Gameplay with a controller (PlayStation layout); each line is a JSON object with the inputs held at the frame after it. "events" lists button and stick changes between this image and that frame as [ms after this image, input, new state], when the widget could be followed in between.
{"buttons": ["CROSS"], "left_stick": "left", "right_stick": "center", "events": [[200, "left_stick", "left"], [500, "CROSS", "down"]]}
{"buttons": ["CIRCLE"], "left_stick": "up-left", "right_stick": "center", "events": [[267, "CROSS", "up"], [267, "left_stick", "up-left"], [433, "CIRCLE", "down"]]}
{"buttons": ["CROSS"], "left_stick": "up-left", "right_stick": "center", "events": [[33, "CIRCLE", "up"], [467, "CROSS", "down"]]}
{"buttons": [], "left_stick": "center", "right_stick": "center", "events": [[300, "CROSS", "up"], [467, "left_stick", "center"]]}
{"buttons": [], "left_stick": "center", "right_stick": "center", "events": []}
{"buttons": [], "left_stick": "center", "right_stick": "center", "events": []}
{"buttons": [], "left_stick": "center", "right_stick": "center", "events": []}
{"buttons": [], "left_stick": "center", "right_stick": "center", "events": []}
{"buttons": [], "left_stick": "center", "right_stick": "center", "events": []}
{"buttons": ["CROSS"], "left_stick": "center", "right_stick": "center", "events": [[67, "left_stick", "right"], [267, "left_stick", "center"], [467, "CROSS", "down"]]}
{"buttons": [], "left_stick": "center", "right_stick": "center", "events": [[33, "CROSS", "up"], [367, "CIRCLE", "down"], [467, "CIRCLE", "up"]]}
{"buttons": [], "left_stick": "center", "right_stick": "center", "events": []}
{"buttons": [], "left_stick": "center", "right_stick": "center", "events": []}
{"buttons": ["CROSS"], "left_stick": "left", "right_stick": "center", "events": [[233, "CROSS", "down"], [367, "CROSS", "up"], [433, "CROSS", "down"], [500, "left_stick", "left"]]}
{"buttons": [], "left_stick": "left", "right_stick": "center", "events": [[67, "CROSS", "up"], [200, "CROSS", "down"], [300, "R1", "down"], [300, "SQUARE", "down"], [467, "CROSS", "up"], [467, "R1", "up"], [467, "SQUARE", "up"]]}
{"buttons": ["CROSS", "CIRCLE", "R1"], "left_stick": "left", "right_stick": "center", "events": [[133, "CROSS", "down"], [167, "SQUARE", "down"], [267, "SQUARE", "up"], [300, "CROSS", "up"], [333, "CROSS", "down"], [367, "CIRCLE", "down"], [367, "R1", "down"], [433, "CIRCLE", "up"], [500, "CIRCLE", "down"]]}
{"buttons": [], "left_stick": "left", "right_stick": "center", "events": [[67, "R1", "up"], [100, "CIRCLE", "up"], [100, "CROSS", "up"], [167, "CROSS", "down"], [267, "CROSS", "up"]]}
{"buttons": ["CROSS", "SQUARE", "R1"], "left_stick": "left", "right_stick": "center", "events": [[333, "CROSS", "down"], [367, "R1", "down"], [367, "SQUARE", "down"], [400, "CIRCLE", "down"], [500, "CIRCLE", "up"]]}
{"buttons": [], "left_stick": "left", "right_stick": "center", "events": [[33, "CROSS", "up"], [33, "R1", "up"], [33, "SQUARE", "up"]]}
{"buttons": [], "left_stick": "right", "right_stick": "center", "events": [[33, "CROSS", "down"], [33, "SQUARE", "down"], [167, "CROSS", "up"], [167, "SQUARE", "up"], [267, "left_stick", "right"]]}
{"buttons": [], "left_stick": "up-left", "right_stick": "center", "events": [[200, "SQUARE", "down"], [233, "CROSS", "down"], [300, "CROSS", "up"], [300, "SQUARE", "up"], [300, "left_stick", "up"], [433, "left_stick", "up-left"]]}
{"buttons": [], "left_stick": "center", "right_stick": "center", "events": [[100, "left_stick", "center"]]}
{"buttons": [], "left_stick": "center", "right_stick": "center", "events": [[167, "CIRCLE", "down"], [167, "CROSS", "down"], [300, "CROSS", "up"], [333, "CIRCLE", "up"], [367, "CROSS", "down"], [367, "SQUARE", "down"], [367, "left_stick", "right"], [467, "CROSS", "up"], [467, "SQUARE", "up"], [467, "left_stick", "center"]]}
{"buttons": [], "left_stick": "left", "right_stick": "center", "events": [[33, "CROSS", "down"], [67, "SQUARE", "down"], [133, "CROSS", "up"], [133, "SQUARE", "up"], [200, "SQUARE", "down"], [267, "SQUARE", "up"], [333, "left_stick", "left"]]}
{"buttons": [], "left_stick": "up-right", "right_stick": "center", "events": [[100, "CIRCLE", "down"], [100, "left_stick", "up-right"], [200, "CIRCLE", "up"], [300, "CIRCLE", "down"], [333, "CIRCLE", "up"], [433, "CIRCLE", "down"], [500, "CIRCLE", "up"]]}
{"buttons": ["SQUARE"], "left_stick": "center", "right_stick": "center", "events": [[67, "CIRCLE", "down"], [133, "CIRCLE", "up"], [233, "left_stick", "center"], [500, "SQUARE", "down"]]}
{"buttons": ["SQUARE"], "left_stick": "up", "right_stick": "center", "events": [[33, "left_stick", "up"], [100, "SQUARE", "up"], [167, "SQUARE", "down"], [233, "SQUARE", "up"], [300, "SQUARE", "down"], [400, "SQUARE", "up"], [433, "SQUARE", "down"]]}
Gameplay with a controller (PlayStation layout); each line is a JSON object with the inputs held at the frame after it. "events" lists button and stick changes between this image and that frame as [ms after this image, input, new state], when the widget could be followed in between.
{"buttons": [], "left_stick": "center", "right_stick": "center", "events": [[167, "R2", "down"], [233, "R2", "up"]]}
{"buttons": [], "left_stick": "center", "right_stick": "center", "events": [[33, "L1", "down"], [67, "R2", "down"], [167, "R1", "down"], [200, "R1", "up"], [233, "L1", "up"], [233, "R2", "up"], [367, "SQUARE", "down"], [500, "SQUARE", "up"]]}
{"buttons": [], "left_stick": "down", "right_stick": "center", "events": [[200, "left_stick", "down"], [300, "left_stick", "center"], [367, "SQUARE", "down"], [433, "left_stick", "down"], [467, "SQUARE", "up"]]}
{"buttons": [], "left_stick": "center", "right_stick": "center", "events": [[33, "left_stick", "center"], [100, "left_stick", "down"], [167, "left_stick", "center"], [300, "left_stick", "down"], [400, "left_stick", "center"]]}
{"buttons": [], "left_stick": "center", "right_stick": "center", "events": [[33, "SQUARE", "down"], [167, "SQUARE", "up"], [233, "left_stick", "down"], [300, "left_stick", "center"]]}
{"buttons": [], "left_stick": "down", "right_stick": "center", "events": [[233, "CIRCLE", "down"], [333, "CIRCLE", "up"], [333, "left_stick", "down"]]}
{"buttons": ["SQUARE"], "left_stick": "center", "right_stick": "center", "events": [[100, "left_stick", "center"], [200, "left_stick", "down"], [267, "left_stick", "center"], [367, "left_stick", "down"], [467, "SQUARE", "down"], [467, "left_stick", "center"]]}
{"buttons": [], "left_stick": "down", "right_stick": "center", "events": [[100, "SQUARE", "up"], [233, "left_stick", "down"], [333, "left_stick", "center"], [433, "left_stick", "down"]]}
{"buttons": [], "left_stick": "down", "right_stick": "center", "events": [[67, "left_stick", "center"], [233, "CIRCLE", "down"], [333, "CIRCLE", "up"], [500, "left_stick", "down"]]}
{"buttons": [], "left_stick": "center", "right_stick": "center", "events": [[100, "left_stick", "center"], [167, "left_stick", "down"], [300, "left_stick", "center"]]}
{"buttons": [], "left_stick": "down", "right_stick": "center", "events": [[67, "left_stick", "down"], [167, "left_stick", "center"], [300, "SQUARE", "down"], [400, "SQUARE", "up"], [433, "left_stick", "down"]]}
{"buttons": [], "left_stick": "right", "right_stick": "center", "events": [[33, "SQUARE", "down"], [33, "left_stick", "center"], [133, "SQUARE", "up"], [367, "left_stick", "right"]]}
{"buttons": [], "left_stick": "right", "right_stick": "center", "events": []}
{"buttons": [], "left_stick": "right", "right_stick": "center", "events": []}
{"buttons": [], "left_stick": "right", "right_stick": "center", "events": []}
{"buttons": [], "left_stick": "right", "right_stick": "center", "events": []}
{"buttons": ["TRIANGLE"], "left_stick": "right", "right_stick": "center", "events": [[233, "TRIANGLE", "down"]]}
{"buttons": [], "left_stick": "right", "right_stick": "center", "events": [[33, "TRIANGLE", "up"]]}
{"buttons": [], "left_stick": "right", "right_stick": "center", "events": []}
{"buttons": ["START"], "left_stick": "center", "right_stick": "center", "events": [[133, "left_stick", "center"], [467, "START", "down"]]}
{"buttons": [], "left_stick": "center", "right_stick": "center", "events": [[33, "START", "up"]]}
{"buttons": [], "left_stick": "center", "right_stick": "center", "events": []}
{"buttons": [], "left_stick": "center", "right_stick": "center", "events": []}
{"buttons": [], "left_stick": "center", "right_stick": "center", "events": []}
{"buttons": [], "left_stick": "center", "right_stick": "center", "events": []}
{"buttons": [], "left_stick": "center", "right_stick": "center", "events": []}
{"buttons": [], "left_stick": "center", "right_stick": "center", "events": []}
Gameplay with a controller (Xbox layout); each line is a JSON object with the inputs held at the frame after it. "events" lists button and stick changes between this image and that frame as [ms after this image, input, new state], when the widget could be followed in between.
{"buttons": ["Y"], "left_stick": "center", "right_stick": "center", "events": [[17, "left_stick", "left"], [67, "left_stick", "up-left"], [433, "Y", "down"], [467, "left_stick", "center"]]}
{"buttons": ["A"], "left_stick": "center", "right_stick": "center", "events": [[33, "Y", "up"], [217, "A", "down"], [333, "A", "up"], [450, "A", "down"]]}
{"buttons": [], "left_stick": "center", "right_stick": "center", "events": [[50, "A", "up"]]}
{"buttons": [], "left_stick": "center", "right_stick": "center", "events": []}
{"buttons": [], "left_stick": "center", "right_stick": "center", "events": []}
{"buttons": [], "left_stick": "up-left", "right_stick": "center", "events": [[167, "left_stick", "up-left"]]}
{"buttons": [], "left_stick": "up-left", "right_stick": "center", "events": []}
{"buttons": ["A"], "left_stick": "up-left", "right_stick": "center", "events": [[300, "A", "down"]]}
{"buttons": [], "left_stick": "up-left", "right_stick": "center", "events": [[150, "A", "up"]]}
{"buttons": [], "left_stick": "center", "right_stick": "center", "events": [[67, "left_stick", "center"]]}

--------

Return every line above where "START" appears.

**Exercise output:**
{"buttons": ["START"], "left_stick": "center", "right_stick": "center", "events": [[133, "left_stick", "center"], [467, "START", "down"]]}
{"buttons": [], "left_stick": "center", "right_stick": "center", "events": [[33, "START", "up"]]}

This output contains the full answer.